=== MATERIAL TO PROCESS ===
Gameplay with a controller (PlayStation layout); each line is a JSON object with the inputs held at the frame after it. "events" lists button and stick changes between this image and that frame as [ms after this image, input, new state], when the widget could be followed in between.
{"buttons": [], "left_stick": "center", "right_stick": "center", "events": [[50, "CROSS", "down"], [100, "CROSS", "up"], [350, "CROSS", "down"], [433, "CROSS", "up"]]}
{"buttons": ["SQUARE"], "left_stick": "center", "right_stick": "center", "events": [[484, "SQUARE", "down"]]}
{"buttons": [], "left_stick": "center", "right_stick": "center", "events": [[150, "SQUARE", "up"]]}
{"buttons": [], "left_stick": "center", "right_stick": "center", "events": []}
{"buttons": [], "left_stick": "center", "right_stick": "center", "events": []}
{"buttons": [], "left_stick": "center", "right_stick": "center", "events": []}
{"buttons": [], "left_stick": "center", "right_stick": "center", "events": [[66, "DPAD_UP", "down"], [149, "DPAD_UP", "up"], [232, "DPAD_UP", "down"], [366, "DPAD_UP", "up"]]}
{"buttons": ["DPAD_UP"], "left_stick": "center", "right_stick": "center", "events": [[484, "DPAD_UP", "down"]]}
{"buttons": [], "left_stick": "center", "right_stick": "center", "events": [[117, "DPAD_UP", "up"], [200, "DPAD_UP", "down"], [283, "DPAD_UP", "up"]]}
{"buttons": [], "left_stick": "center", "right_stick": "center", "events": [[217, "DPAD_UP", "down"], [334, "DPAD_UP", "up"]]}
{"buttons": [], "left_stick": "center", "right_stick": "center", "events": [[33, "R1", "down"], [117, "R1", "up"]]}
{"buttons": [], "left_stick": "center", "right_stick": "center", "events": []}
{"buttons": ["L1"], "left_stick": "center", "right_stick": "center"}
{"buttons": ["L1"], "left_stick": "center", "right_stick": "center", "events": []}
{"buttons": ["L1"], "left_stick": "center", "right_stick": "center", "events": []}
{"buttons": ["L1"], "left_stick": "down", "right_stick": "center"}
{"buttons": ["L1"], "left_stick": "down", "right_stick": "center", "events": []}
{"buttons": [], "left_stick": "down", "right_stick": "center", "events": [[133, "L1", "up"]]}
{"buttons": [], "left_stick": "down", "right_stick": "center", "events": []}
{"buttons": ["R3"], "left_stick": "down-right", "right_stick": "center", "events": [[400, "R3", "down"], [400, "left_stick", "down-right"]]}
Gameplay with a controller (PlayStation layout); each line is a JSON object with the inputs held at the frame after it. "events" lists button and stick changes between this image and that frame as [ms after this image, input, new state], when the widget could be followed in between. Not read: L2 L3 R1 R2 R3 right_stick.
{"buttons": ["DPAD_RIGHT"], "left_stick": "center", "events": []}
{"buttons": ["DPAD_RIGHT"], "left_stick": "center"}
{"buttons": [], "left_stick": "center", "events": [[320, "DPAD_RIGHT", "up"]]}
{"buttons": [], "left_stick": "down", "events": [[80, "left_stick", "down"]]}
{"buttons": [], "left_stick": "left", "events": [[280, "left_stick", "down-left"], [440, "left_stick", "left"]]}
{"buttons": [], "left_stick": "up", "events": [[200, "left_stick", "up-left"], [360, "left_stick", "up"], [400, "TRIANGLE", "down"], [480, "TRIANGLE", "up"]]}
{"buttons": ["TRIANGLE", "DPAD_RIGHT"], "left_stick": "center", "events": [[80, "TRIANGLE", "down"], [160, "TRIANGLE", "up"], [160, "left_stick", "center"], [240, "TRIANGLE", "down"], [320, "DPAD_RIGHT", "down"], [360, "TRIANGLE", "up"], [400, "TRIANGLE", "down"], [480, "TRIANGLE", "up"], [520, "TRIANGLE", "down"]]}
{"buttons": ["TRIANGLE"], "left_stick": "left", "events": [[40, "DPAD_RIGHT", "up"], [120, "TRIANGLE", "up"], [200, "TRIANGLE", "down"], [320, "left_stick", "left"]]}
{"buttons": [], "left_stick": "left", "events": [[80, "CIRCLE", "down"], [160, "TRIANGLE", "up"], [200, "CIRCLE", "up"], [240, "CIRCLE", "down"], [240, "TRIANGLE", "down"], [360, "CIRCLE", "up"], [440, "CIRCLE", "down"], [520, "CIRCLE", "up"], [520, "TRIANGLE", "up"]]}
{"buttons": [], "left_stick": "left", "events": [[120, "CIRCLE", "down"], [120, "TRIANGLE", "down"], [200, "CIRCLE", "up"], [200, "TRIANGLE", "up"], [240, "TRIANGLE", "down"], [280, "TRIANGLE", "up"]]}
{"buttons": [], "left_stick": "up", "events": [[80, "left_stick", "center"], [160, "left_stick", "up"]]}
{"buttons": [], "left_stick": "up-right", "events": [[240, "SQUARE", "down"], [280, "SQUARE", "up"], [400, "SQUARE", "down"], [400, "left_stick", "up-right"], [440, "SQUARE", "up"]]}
===
WHAT THIS TASK INVOLVES
Every entry shown above should be written out again without a single difference.

RESULT OF THE EXERCISE
Gameplay with a controller (PlayStation layout); each line is a JSON object with the inputs held at the frame after it. "events" lists button and stick changes between this image and that frame as [ms after this image, input, new state], when the widget could be followed in between.
{"buttons": [], "left_stick": "center", "right_stick": "center", "events": [[50, "CROSS", "down"], [100, "CROSS", "up"], [350, "CROSS", "down"], [433, "CROSS", "up"]]}
{"buttons": ["SQUARE"], "left_stick": "center", "right_stick": "center", "events": [[484, "SQUARE", "down"]]}
{"buttons": [], "left_stick": "center", "right_stick": "center", "events": [[150, "SQUARE", "up"]]}
{"buttons": [], "left_stick": "center", "right_stick": "center", "events": []}
{"buttons": [], "left_stick": "center", "right_stick": "center", "events": []}
{"buttons": [], "left_stick": "center", "right_stick": "center", "events": []}
{"buttons": [], "left_stick": "center", "right_stick": "center", "events": [[66, "DPAD_UP", "down"], [149, "DPAD_UP", "up"], [232, "DPAD_UP", "down"], [366, "DPAD_UP", "up"]]}
{"buttons": ["DPAD_UP"], "left_stick": "center", "right_stick": "center", "events": [[484, "DPAD_UP", "down"]]}
{"buttons": [], "left_stick": "center", "right_stick": "center", "events": [[117, "DPAD_UP", "up"], [200, "DPAD_UP", "down"], [283, "DPAD_UP", "up"]]}
{"buttons": [], "left_stick": "center", "right_stick": "center", "events": [[217, "DPAD_UP", "down"], [334, "DPAD_UP", "up"]]}
{"buttons": [], "left_stick": "center", "right_stick": "center", "events": [[33, "R1", "down"], [117, "R1", "up"]]}
{"buttons": [], "left_stick": "center", "right_stick": "center", "events": []}
{"buttons": ["L1"], "left_stick": "center", "right_stick": "center"}
{"buttons": ["L1"], "left_stick": "center", "right_stick": "center", "events": []}
{"buttons": ["L1"], "left_stick": "center", "right_stick": "center", "events": []}
{"buttons": ["L1"], "left_stick": "down", "right_stick": "center"}
{"buttons": ["L1"], "left_stick": "down", "right_stick": "center", "events": []}
{"buttons": [], "left_stick": "down", "right_stick": "center", "events": [[133, "L1", "up"]]}
{"buttons": [], "left_stick": "down", "right_stick": "center", "events": []}
{"buttons": ["R3"], "left_stick": "down-right", "right_stick": "center", "events": [[400, "R3", "down"], [400, "left_stick", "down-right"]]}
Gameplay with a controller (PlayStation layout); each line is a JSON object with the inputs held at the frame after it. "events" lists button and stick changes between this image and that frame as [ms after this image, input, new state], when the widget could be followed in between. Not read: L2 L3 R1 R2 R3 right_stick.
{"buttons": ["DPAD_RIGHT"], "left_stick": "center", "events": []}
{"buttons": ["DPAD_RIGHT"], "left_stick": "center"}
{"buttons": [], "left_stick": "center", "events": [[320, "DPAD_RIGHT", "up"]]}
{"buttons": [], "left_stick": "down", "events": [[80, "left_stick", "down"]]}
{"buttons": [], "left_stick": "left", "events": [[280, "left_stick", "down-left"], [440, "left_stick", "left"]]}
{"buttons": [], "left_stick": "up", "events": [[200, "left_stick", "up-left"], [360, "left_stick", "up"], [400, "TRIANGLE", "down"], [480, "TRIANGLE", "up"]]}
{"buttons": ["TRIANGLE", "DPAD_RIGHT"], "left_stick": "center", "events": [[80, "TRIANGLE", "down"], [160, "TRIANGLE", "up"], [160, "left_stick", "center"], [240, "TRIANGLE", "down"], [320, "DPAD_RIGHT", "down"], [360, "TRIANGLE", "up"], [400, "TRIANGLE", "down"], [480, "TRIANGLE", "up"], [520, "TRIANGLE", "down"]]}
{"buttons": ["TRIANGLE"], "left_stick": "left", "events": [[40, "DPAD_RIGHT", "up"], [120, "TRIANGLE", "up"], [200, "TRIANGLE", "down"], [320, "left_stick", "left"]]}
{"buttons": [], "left_stick": "left", "events": [[80, "CIRCLE", "down"], [160, "TRIANGLE", "up"], [200, "CIRCLE", "up"], [240, "CIRCLE", "down"], [240, "TRIANGLE", "down"], [360, "CIRCLE", "up"], [440, "CIRCLE", "down"], [520, "CIRCLE", "up"], [520, "TRIANGLE", "up"]]}
{"buttons": [], "left_stick": "left", "events": [[120, "CIRCLE", "down"], [120, "TRIANGLE", "down"], [200, "CIRCLE", "up"], [200, "TRIANGLE", "up"], [240, "TRIANGLE", "down"], [280, "TRIANGLE", "up"]]}
{"buttons": [], "left_stick": "up", "events": [[80, "left_stick", "center"], [160, "left_stick", "up"]]}
{"buttons": [], "left_stick": "up-right", "events": [[240, "SQUARE", "down"], [280, "SQUARE", "up"], [400, "SQUARE", "down"], [400, "left_stick", "up-right"], [440, "SQUARE", "up"]]}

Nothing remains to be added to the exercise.